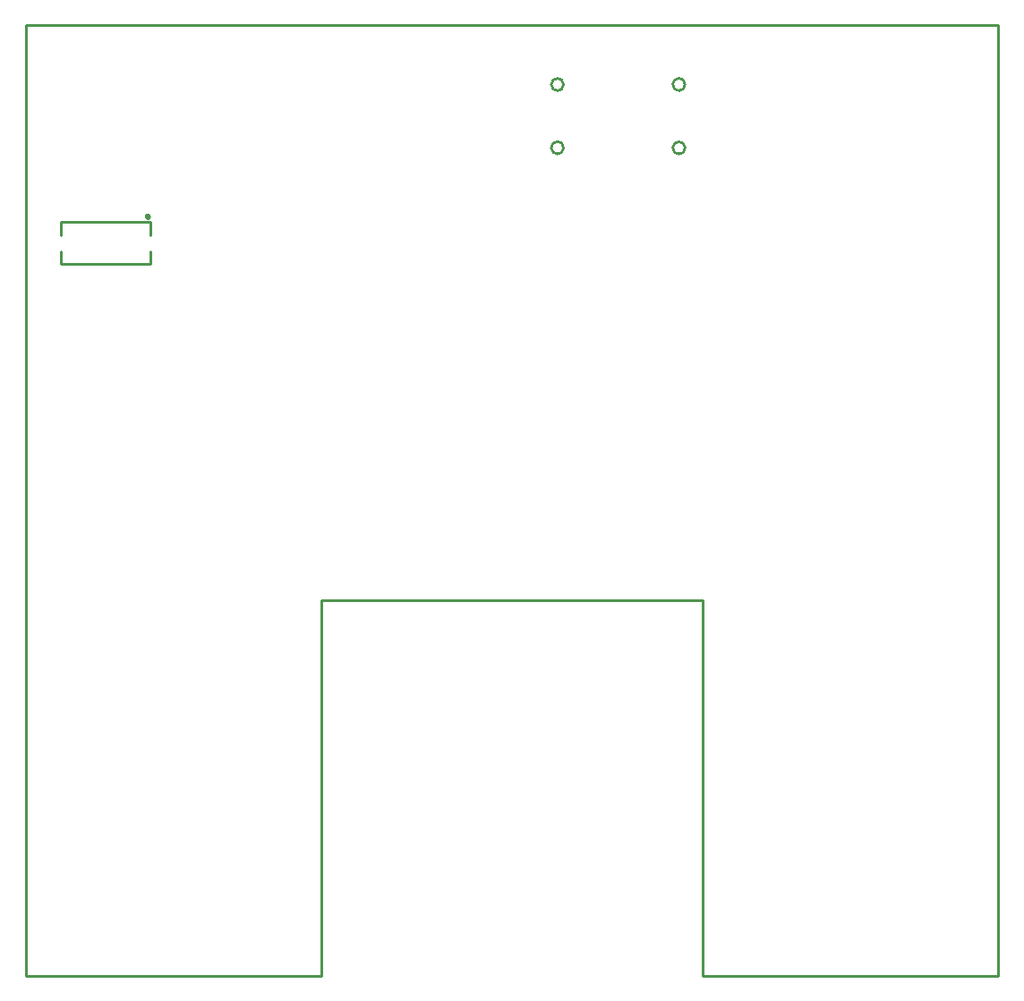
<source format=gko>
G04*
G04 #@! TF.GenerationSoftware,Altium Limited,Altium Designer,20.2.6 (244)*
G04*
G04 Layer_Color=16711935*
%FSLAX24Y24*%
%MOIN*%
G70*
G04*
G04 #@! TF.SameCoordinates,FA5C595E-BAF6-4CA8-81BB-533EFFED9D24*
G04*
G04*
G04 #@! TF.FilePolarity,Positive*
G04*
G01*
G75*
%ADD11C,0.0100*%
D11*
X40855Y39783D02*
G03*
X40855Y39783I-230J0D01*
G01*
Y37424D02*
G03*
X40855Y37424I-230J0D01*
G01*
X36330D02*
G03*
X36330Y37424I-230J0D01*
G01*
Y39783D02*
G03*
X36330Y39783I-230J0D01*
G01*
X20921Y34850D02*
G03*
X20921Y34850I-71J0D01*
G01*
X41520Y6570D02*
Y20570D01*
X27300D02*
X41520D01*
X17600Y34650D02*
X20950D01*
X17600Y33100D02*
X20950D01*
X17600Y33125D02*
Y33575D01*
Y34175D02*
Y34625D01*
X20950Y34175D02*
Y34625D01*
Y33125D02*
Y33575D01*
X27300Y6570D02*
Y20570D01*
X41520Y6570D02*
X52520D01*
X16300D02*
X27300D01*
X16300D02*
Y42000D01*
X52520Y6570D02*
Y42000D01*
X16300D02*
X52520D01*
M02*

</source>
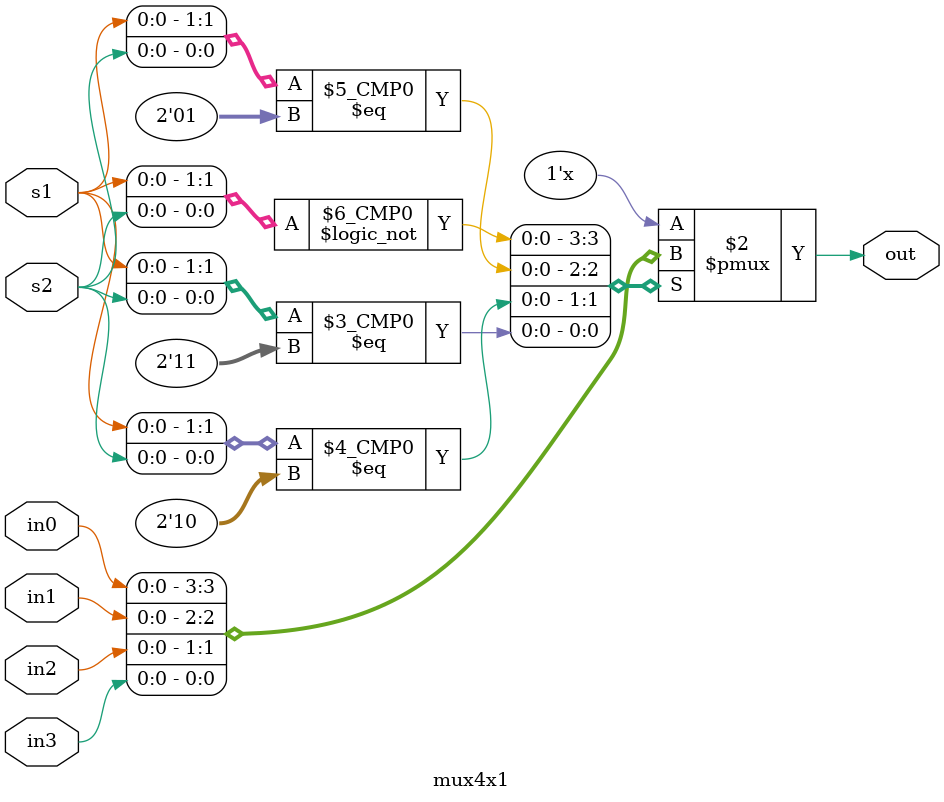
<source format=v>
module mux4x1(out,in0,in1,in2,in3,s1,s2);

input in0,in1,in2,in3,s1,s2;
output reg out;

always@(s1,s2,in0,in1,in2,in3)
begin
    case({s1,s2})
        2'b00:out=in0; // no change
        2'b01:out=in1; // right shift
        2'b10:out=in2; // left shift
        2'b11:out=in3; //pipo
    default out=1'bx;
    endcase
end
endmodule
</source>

--

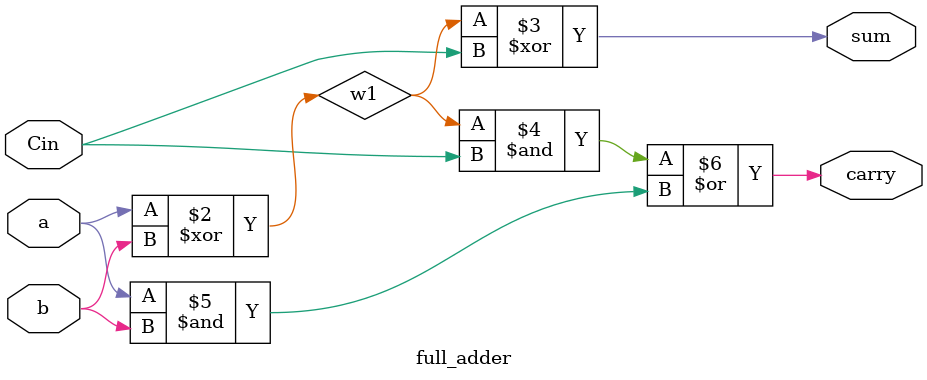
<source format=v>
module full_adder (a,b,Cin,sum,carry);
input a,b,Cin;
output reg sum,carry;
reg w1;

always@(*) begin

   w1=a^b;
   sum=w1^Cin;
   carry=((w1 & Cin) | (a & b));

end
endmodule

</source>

* INSTRUCTIONS TO FOLLOW: The lines to copy are those in the records above containing the word "carry".

* THE ANSWER:
module full_adder (a,b,Cin,sum,carry);
output reg sum,carry;
   carry=((w1 & Cin) | (a & b));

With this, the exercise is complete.